═════ Material for this task ═════
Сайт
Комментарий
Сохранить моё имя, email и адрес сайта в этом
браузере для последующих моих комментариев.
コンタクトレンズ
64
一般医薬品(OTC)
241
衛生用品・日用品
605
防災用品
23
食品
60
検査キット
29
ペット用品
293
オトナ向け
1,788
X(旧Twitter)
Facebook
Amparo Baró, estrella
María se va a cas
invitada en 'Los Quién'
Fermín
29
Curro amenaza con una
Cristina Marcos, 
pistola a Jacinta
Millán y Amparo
═════
═════ Material for this task ═════
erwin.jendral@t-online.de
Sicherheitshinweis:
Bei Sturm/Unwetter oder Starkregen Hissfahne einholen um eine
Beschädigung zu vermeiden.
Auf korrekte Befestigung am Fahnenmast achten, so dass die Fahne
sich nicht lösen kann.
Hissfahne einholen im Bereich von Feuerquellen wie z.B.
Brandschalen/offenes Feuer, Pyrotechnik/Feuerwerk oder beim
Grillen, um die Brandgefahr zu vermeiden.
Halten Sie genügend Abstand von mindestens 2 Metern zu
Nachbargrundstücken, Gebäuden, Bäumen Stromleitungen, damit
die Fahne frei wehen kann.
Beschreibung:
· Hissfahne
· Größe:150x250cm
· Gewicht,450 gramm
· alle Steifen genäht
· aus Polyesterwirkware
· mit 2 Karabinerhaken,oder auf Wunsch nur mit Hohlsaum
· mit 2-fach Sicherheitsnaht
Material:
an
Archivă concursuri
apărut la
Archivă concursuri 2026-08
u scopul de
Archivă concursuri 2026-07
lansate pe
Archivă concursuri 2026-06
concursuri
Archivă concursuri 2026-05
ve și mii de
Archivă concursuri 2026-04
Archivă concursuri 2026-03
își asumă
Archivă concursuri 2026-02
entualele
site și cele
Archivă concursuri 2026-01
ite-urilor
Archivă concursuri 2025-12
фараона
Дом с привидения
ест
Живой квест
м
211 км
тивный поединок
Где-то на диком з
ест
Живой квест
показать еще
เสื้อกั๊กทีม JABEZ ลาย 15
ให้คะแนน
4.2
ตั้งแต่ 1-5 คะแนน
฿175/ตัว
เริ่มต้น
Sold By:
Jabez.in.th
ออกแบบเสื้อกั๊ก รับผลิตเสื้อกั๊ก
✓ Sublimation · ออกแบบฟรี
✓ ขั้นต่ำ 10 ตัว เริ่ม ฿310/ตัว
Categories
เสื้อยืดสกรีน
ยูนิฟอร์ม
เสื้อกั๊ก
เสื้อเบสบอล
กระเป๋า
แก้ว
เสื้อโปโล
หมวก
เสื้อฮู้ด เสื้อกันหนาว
═════
═════ Material for this task ═════
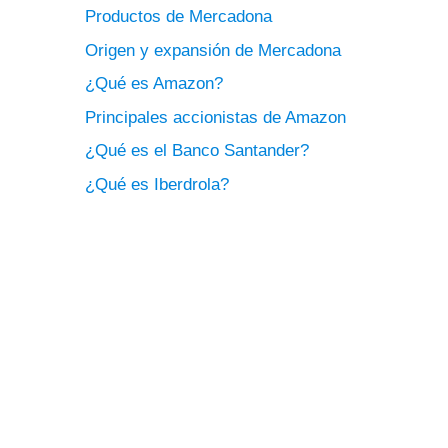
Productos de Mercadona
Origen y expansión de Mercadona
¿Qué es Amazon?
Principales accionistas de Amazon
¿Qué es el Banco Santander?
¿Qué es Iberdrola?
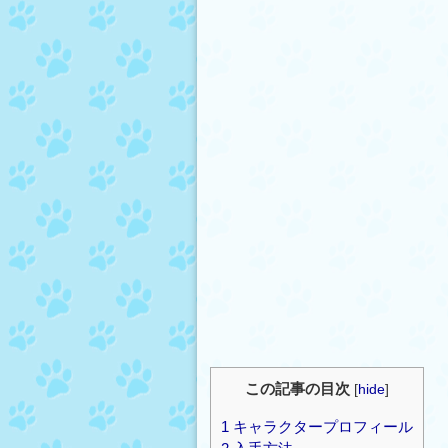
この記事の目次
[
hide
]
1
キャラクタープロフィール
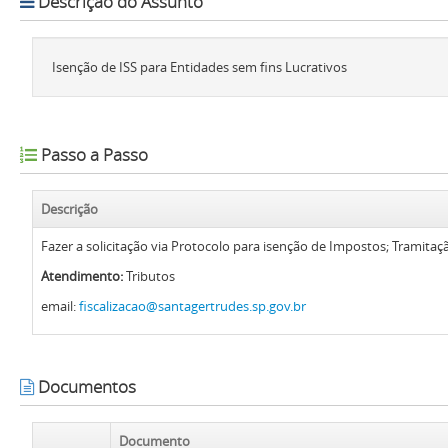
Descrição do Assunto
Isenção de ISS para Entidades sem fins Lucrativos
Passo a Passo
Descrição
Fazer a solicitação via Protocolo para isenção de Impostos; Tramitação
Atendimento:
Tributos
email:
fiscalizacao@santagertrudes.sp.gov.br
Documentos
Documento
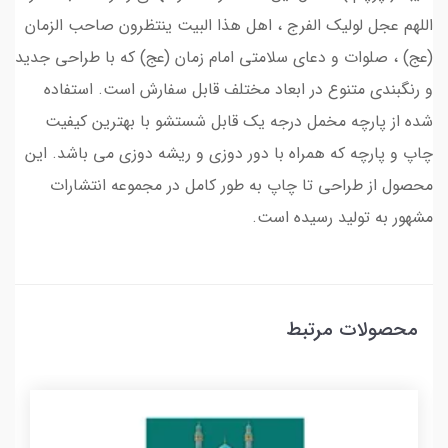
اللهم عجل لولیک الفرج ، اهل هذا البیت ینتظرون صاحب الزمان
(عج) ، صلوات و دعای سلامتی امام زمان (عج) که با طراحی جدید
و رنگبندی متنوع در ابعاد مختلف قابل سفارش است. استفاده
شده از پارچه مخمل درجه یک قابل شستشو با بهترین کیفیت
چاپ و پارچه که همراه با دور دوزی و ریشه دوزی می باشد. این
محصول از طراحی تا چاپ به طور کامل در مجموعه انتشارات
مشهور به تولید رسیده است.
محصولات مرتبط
═════
Exercise: What are the lines in the records above, word for word, from the one containing "fiscalizacao@santagertrudes.sp.gov.br" through the one containing "و رنگبندی متنوع", both ends included and pictures left out?

Written response:
fiscalizacao@santagertrudes.sp.gov.br
Documentos
Documento
اللهم عجل لولیک الفرج ، اهل هذا البیت ینتظرون صاحب الزمان
(عج) ، صلوات و دعای سلامتی امام زمان (عج) که با طراحی جدید
و رنگبندی متنوع در ابعاد مختلف قابل سفارش است. استفاده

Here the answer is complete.